Wie das Master Key System dabei hilft, Einsamkeit besser zu verstehen und dadurch sein Leben harmonischer zu gestalten.
In diesem Artikel dreht es sich um Einsamkeit. Dabei ist eine Unterscheidung besonders wichtig: Alleinsein und Einsamkeit sind nicht dasselbe. Ein Mensch kann allein in einem Raum sitzen und sich innerlich verbunden fühlen. Er kann von Menschen umgeben sein, in einer Partnerschaft leben, eine Familie besitzen, beruflich angesehen sein und sich dennoch fühlen, als erreiche niemand den Ort, an dem er wirklich lebt.

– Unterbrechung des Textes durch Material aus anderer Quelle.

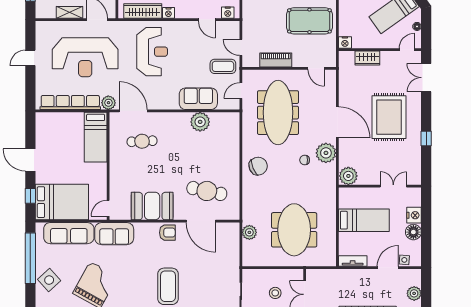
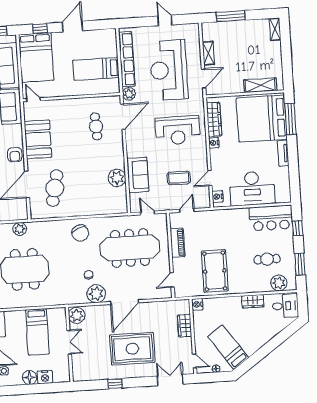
coffee table: (223, 66) -> (179, 178), moved, turned 90
bed: (96, 137) -> (96, 69), moved
double door: (393, 186) -> (69, 342), moved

Einsamkeit ist deshalb nicht bloß das Fehlen anderer Menschen. Sie ist das Erleben fehlender Beziehung – zu anderen, zum eigenen inneren Leben und bisweilen zum Leben selbst.
Das Master Key System ist für dieses Thema besonders geeignet, weil es den Menschen nicht als passives Opfer äußerer Umstände betrachtet. Es leugnet diese Umstände nicht. Ein Mensch kann tatsächlich isoliert, verlassen, ausgegrenzt oder sozial entwurzelt sein. Doch es richtet den Blick zugleich auf die innere Ordnung, durch die Nähe wahrgenommen, zugelassen, verhindert oder ständig wieder verloren wird.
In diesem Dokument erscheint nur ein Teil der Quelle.